Emily Burd of New York NY (US)

Akshat Sharma of Cambridge MA (US)

RECOGNIZING POLLING QUESTIONS FROM A CONFERENCE CALL DISCUSSION - A simplified explanation of the abstract

This abstract first appeared for US patent application 20240119074 titled 'RECOGNIZING POLLING QUESTIONS FROM A CONFERENCE CALL DISCUSSION

Simplified Explanation

The patent application describes a method where verbal phrases provided by participants during a conference call are used as input for a machine learning model. The model generates one or more outputs, from which a polling question is extracted to be used for polling at least a portion of the participants during the call.

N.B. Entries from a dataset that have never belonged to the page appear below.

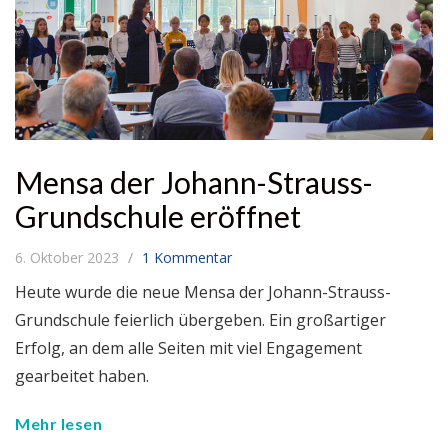
Mensa der Johann-Strauss-
Grundschule eröffnet
6. Oktober 2023
1 Kommentar
Heute wurde die neue Mensa der Johann-Strauss-
Grundschule feierlich übergeben. Ein großartiger
Erfolg, an dem alle Seiten mit viel Engagement
gearbeitet haben.
Mehr lesen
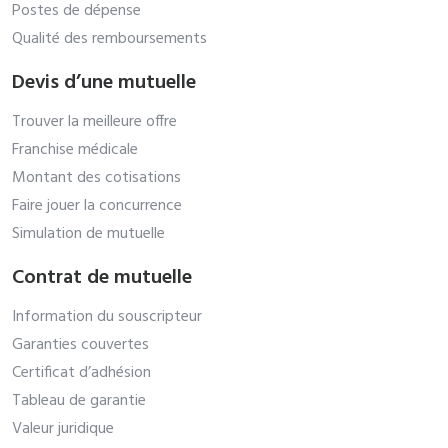
Postes de dépense
Qualité des remboursements
Devis d’une mutuelle
Trouver la meilleure offre
Franchise médicale
Montant des cotisations
Faire jouer la concurrence
Simulation de mutuelle
Contrat de mutuelle
Information du souscripteur
Garanties couvertes
Certificat d’adhésion
Tableau de garantie
Valeur juridique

  • Verbal phrases from conference call participants are input into a machine learning model.
  • The model generates outputs, from which a polling question is extracted.
  • The polling question is based on the verbal phrases provided by participants and is used to poll at least a portion of the participants during the conference call.

Potential Applications

This technology could be applied in various industries such as market research, customer feedback analysis, and employee engagement surveys.

Problems Solved

This technology streamlines the process of gathering feedback and opinions from participants during a conference call, making it more efficient and structured.

Benefits

The benefits of this technology include improved data collection, real-time feedback analysis, and enhanced participant engagement during conference calls.

Potential Commercial Applications

A potential commercial application of this technology could be in the development of software tools for virtual meetings and conference calls, catering to businesses looking to enhance their communication and decision-making processes.

Possible Prior Art

One possible prior art could be the use of machine learning models for analyzing speech patterns and extracting meaningful insights from verbal data in various contexts.

Unanswered Questions

How does this technology ensure the privacy and confidentiality of participants' verbal data during the polling process?

The article does not address the specific measures or protocols in place to protect the privacy and confidentiality of participants' verbal data during the polling process. This is an important consideration, especially in industries where sensitive information may be discussed during conference calls.

What are the potential limitations or biases in the polling questions generated by the machine learning model?

The article does not discuss the potential limitations or biases that may arise in the polling questions generated by the machine learning model. It is essential to consider factors such as language nuances, cultural differences, and participant demographics that could impact the accuracy and relevance of the polling questions.


Original Abstract Submitted

data indicating one or more verbal phrases provided by one or more participants during a conference call is fed as input to a machine learning model. one or more outputs of the machine learning model are obtained. a polling question for polling at least a portion of the participants is extracted from the one or more outputs of the machine learning model. the polling question is based on one or more verbal phrases provided by the one or more participants. the polling question is provided for polling the at least the portion of the participants during the conference call.